Not being an attorney or a party to any of the statements of claim, I merely wish to draw parallels to the situation we in the hotel industry are facing. To open a hotel in most jurisdictions, you require an occupancy permit. Issued by a local licensing board, this permit requires any lodging operation to demonstrate compliance with a series of safety standards and other critical elements designed to protect guests, workers and the surrounding community. Some jurisdictions also mandate regular inspections for health, safety and fire regulation. As hotel operators, we look at these requirements as part of the normal operating process.

To echo hoteliers' perennial battle cry of leveling the playing field, I have yet to see a sharing-economy operator subject to all of these licensing procedures and to the same rigors as traditional hotels. How is this fair to the hotel operator? We do not argue the expense of the regulation. But in doing so, we expect that everyone else doing business in the lodging industry follow suit.

For the most part, electing to put a residence into the accommodations pool through, say, Airbnb or the like does not necessitate the acquisition of an occupancy permit, nor does it require any strict safety inspections. The playing field is simply not level, and from this I can see why cabbies in Toronto have banded together to throttle their discontent at the city itself. The very concept of regulation is under question, and governments haven't acted hastily enough to preserve the inherent value of the licenses or permits they issue.

As an example, if an extreme one at that, what happens in the case of a pop-up, 30-room condominium hotel comprising 30 different owners? Each is acting separately, but they may all contract for common services such as management, maintenance and housekeeping. Would they need an occupancy permit or perhaps 30 permits? How is this situation different from one where there is just one entity that happens to have multiple shareholder-owners?

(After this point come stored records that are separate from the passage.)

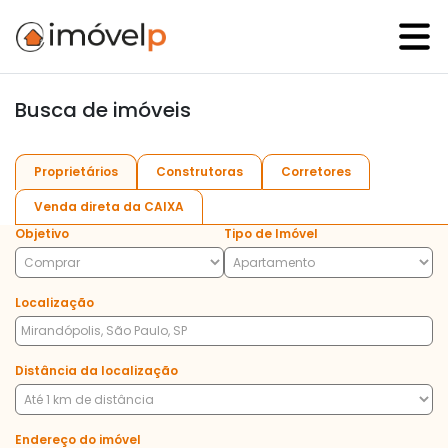
Busca de imóveis
Proprietários
Construtoras
Corretores
Venda direta da CAIXA
Objetivo
Tipo de Imóvel
Localização
Distância da localização
Endereço do imóvel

Moving to the issue of legalities, what legitimacy is there to a city's mandatory occupancy permit requirements if these are not universally upheld? Does the bylaw under which this permit process was granted specifically state that the permit is required for a property with a minimum number of rooms? If not, why aren't all properties licensed regardless of their approach to marketing, channel distribution or positioning differences?

Unlike the financial hardship that has befallen the traditional car service industry, most hoteliers have had a pretty good year-to-date 2018. As such, it will be hard to rally the troops and justify a full-fledged legal battle against any government agencies like what the taxi drivers are starting to do. Nevertheless, I see nothing wrong with the ironclad stipulation that every operator, from one suite to one thousand rooms, should require a license to operate.

Does this sound fair? Is there any room for a middle ground in asking for the same regulations as traditional hotels? What happens when the next economic downturn hits and our 2018 numbers start to wither due in part to the gross oversupply stemming from the glut of alternate lodging providers?